WHAT YOU HAVE TO DO:
Find the lines below that contain "Búsqueda" and tally them. Return only the total.

DATA FOR THIS TASK:
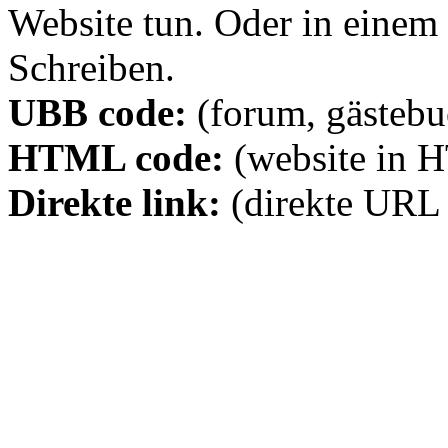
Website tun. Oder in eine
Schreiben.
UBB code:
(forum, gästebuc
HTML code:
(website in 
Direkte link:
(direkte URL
--
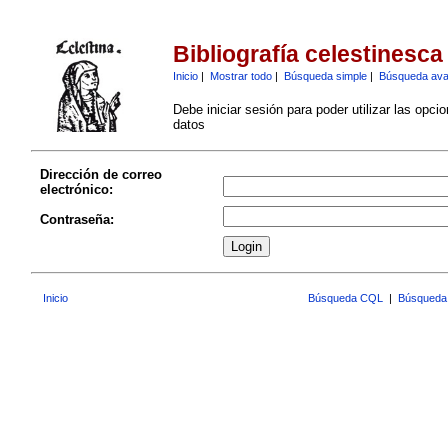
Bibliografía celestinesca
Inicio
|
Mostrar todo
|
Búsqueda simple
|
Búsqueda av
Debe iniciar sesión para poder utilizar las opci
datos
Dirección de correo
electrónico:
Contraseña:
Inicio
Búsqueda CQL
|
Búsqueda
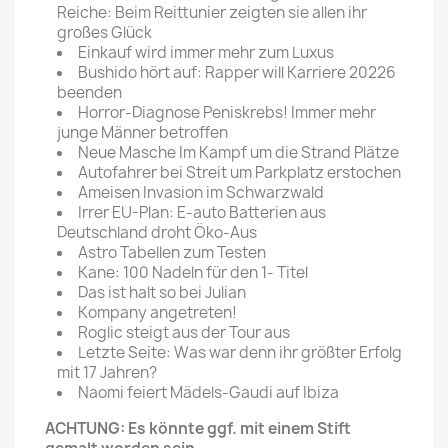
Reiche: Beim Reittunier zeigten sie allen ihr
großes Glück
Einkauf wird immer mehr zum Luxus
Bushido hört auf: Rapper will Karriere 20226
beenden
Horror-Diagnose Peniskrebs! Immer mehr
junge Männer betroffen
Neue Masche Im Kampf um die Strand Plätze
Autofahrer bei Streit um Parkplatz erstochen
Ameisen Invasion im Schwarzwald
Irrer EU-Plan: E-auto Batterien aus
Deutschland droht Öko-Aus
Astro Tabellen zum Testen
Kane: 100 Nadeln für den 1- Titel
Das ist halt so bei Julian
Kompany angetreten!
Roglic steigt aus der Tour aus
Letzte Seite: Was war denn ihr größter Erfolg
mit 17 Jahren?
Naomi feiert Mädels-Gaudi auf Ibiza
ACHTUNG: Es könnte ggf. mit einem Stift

EXPECTED ANSWER:
4